The play began as part of Shayok Misha Chowdhury's residency at HERE Arts Center. In the residency, he planned to perform the Rabindrasangeet as a concert with his mother Bulbul Chakraborty, who is a native Bangla-speaker and grew up singing the songs. Chowdhury reconsidered the plan for a straightforward concert in the context of them both aging, worrying about the remaining time the two had together. The play developed from the dread Chowdhury especially felt about his mother's eventual death. The 2023 death of Chakraborty's brother, who inspired Public Obscenities, also influenced the play's development.

Chakraborty had limited experience in theater, but she had extensive public speaking experience giving lectures as a professor at Brandeis University. The opening lecture on sand's fragile properties was written by Chowdhury, but reflects a frequent focus of Chakraborty's academic work. Chowdhury described the connection between the play and both of their professional work:Much of what my mom and I are doing together in this piece is getting to meet each other’s professional selves, which is a thing that my mom never got to do with her mom. Just to become her colleague for a brief moment in time—it’s a thing that partners, loved ones, rarely get to do with each other.The play features music by cellist George Crotty. Critic Juan A. Ramirez described the accompaniment as "reminiscent of the melodrama in both Bollywood and in Bernard Herrmann’s film scores".

=== Productions ===
The play first ran at the Bushwick Starr, which co-produced the play off-off-Broadway with HERE and Ma-Yi Theater Company, from April 15 to May 17, 2025. Chakraborty received an Obie Award for her performance in January 2026. The play was mounted off-Broadway at the Playwrights Horizons Peter Jay Sharp Theater from April 14 to May 29, 2026. Rheology received a nomination for the Drama Desk Award for Unique Theatrical Experience and for the Drama League Award for Outstanding Production of a Play. The play also ran for three performances from June 11 to June 13, 2026 at the REDCAT theater in Los Angeles.

== Reception ==

In The New York Times, critic and playwright Juan A. Ramirez applauded the Bushwick Starr version as a promising follow-up to Chowdhury's Public Obscenities, but noted its occasionally "heady" moments. Poet Mansi Dahal, writing in the Michigan Quarterly Review, praised the multifaceted approach, wherein the "grief was grounded in particles and pressure, in equations and entropy. Even with songs in Bangla, even inside the folds of Bengali culture, this reckoning wasn’t spiritual. It was elemental." Helen Shaw favorably compared the play to Nathan Fielder's The Rehearsal.

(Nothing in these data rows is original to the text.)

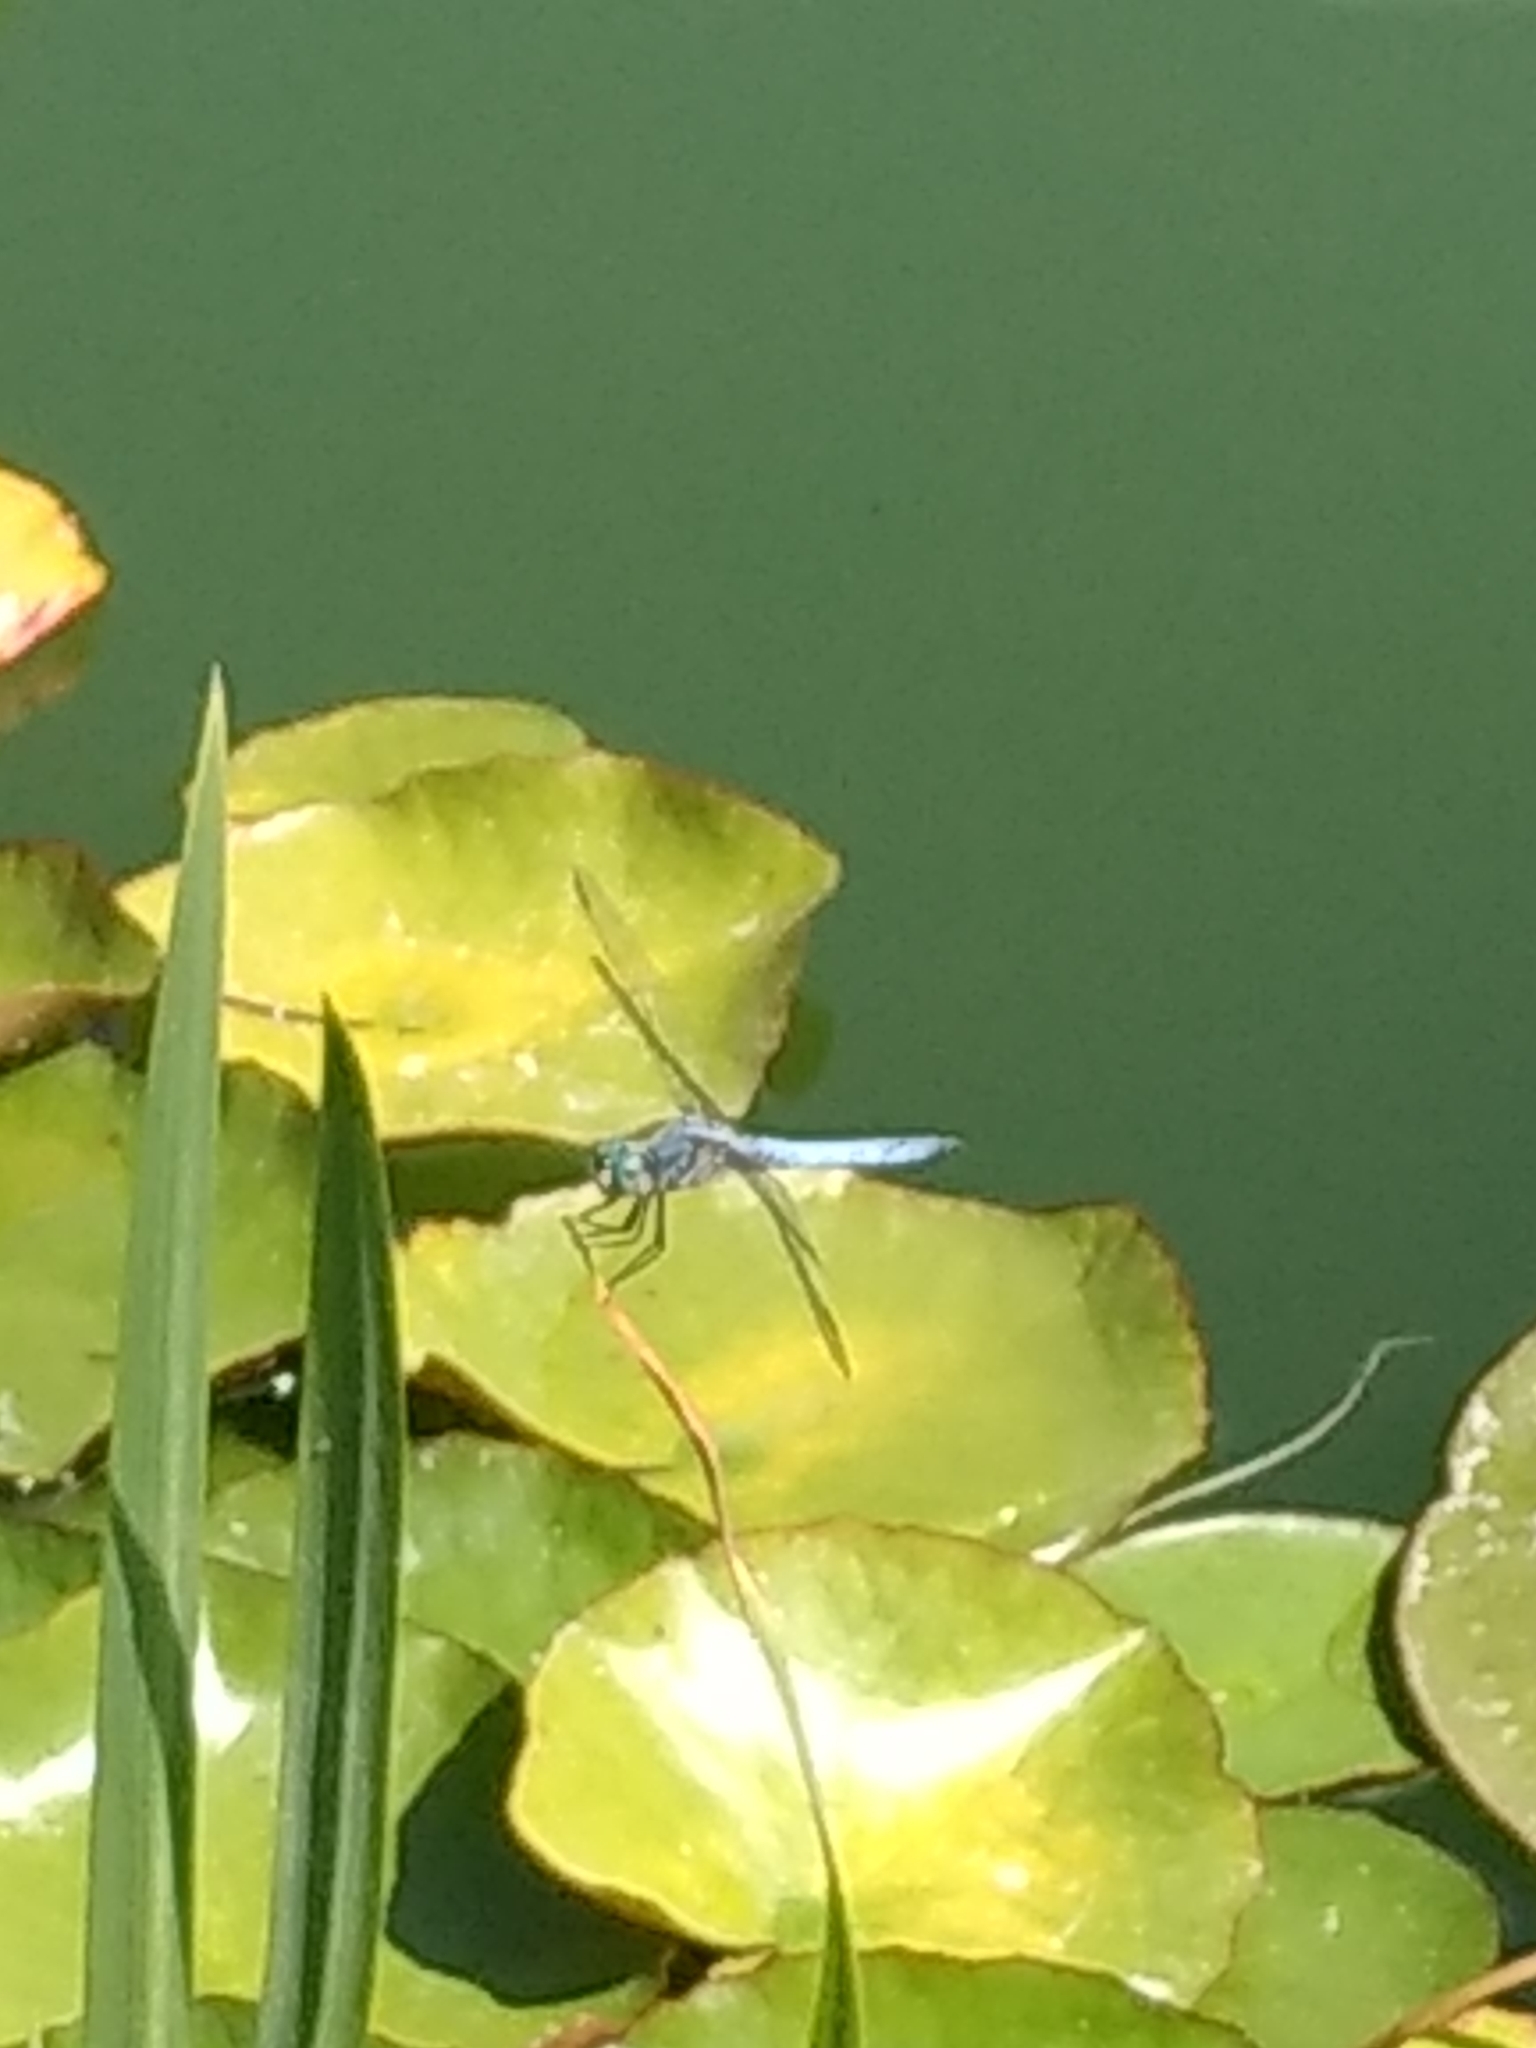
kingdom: Animalia
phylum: Arthropoda
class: Insecta
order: Odonata
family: Libellulidae
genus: Pachydiplax
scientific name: Pachydiplax longipennis
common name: Blue dasher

In a 4/5 star review of the Playwrights Horizon staging for Time Out, Billy McEntee wrote that "the play succeeds because of its deep embrace of death’s antithesis, liveness, both in the introductory lecture [. . .] and the science-inspired explorations that follow." In a mixed review in Lighting & Sound America, David Barbour praised the production design, acting, and some "gorgeously written" portions, but faulted the middle as "at times bizarrely performative". Reviewing the REDCAT version, Charles McNulty wrote that it was an "interdisciplinary experiment that is as playful in its methodology as it is serious in its research aims" and that Chakraborty displayed "a sincerity and collaborative grace that many veteran performers would envy."